Infrared spectroscopic studies of monothiol ligand adsorption on CdS nanocrystal films in aqueous solutions

Probing the surface chemistry of thiol ligand binding to cadmium chalcogenide nanocrystals is important to clarify factors involved in quantum dot stability and surface functionalization. Deposited CdS nanocrystal films have been used in this work as model quantum dot surfaces for ligand adsorption studies. The adsorption of mercaptoacetic acid, mercaptopropionic acid, and mercaptoethanol, from aqueous solution to CdS thin films, has been studied by in situ infrared spectroscopy. The absence of a S-H stretch absorption for the adsorbed species shows that adsorption occurs via the deprotonated thiol group, and the spectrum of the adsorbed carboxylic acid species closely resembles those of the solution ligands. Adsorption of mercaptoacetic acid and of mercaptopropionic acid resulted in pKa(COOH) decreases of 1.5 and 0.5, respectively. Significant changes in the spectrum of mercaptoethanol upon adsorption have been observed, but the present uncertainty in mercaptoethanol spectral interpretation does not provide structural inferences.
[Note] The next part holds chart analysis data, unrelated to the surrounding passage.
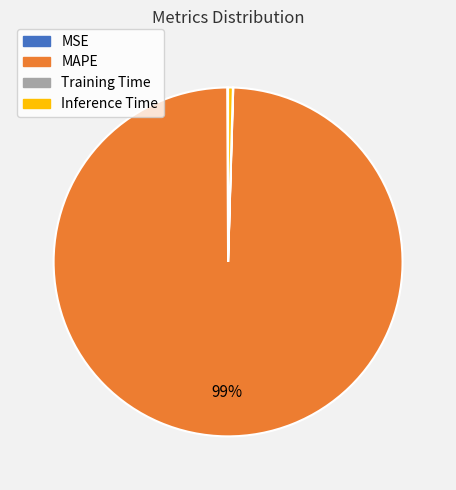

Does MAPE account for over 50% of the chart?

Yes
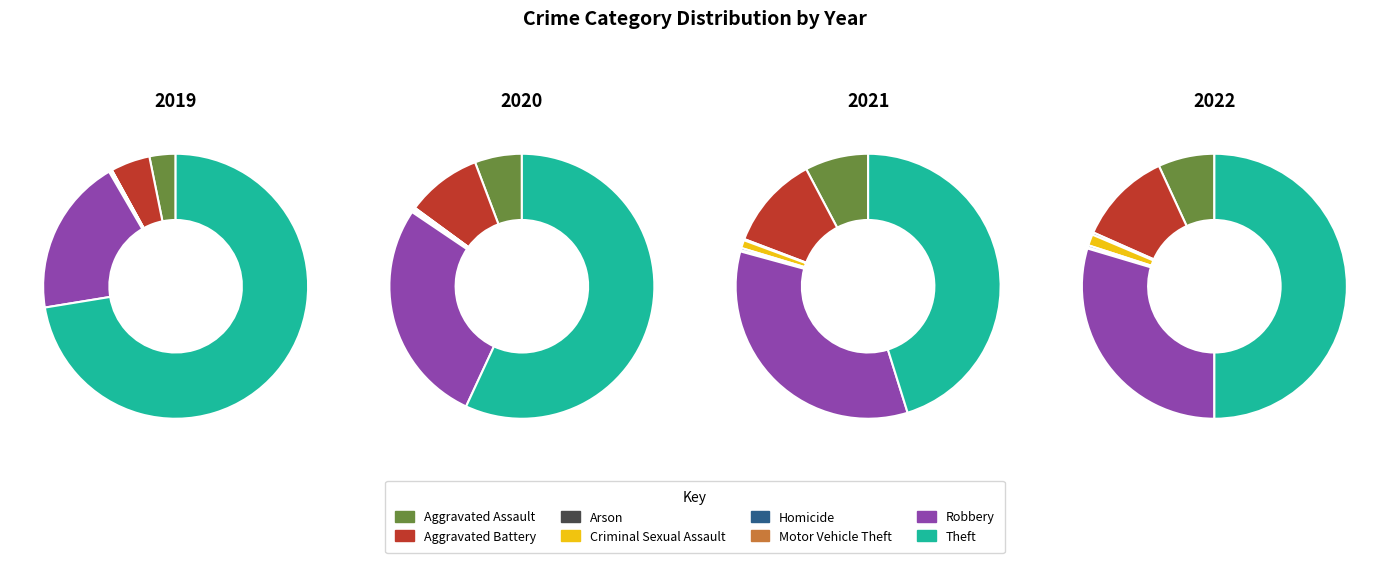

Which has a higher value, Motor Vehicle Theft or Robbery?

Robbery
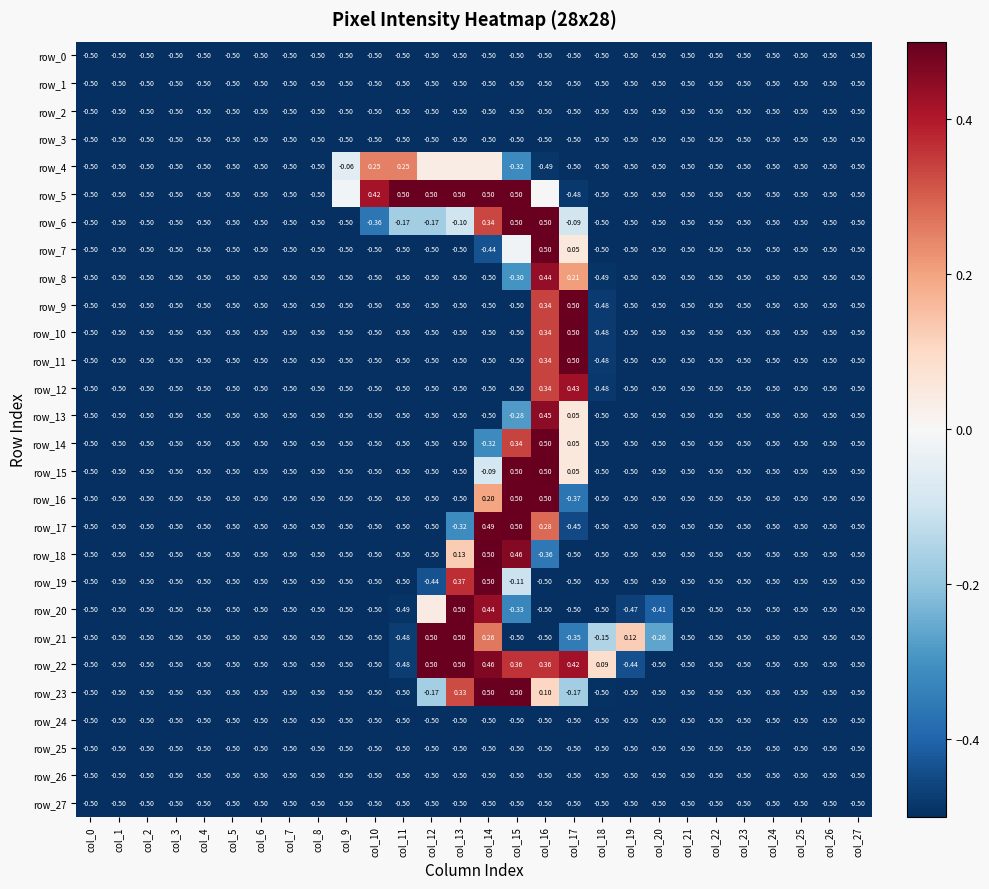

Which series changed the most between col_20 and col_24?

row_21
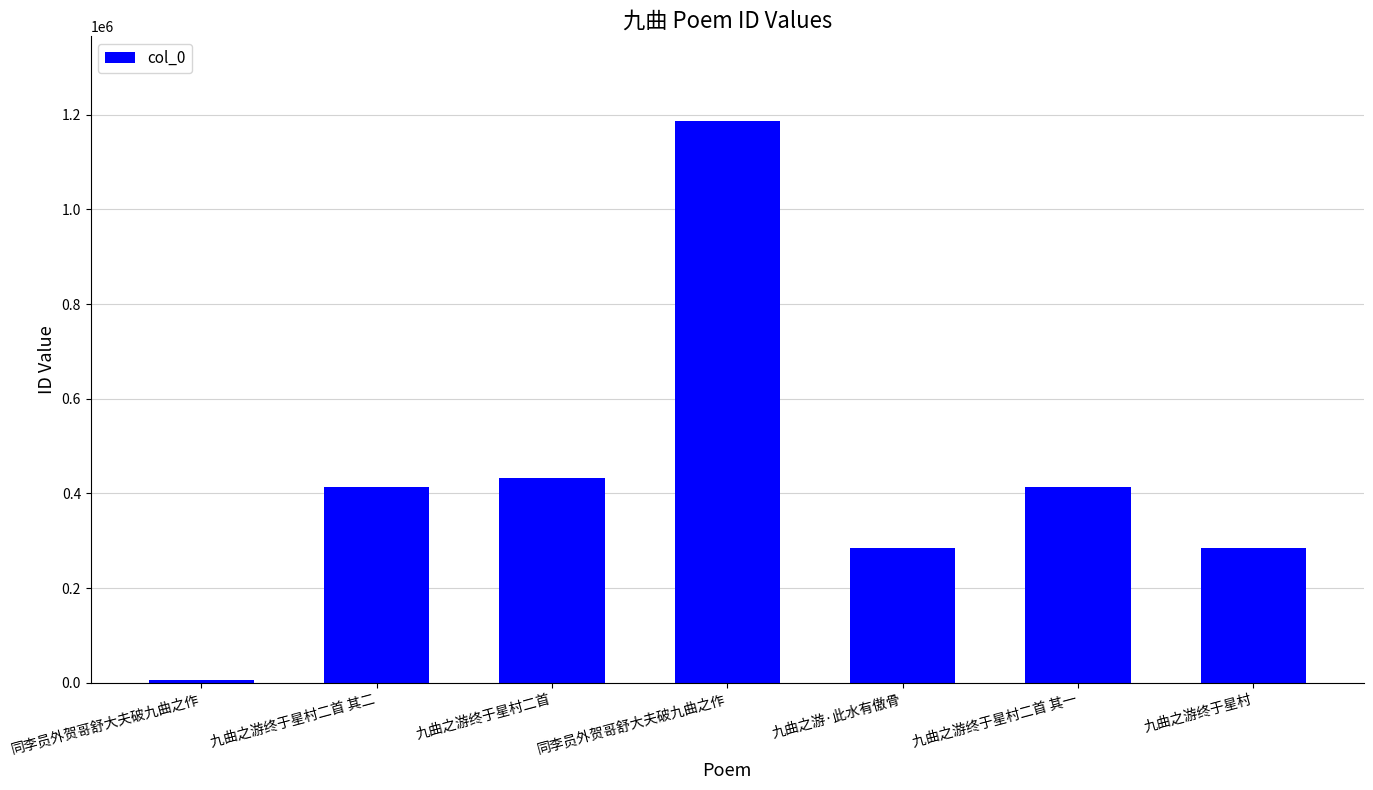

How many bars are there in total?

7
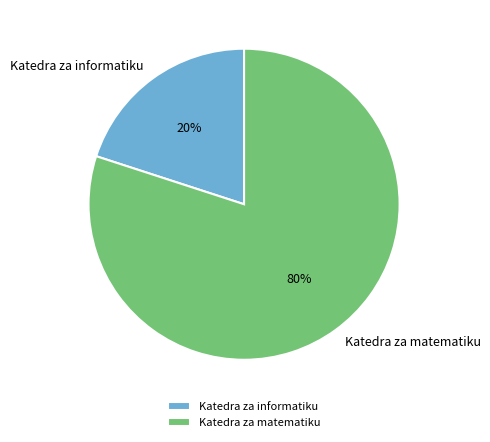

To the nearest percent, what portion does Katedra za informatiku represent?

20%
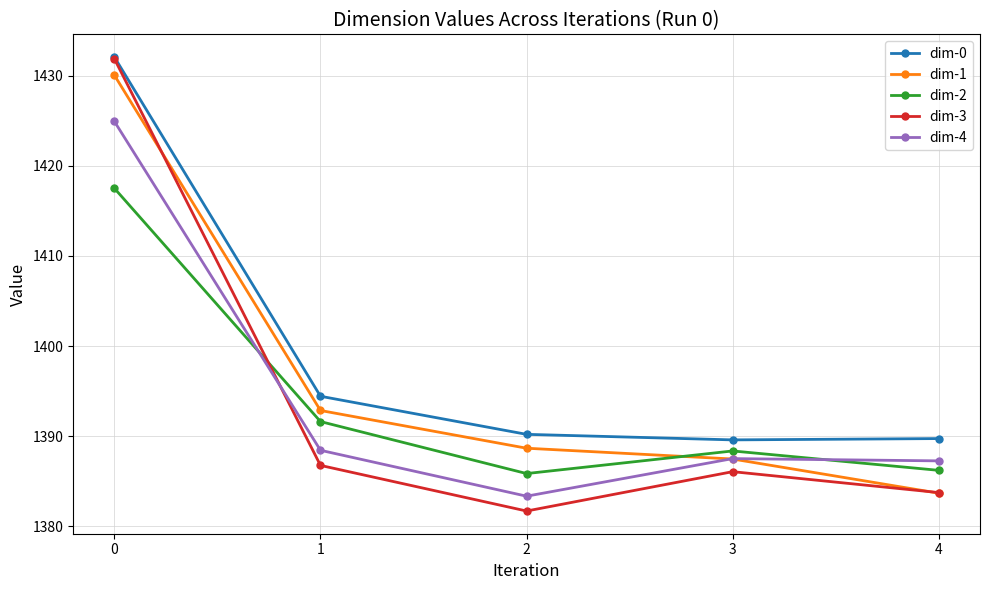

Count the number of categories in the chart.

5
Adsorption isotherms determined from the spectral data indicate strong thiol adsorption to CdS. The adsorption isotherms have been fitted to both Langmuir and Freundlich equations, with the latter providing a better fit. This may be attributed to a change in the probability of adsorption to vacant surface sites due to the increased CdS surface negative charge as the surface coverage increases.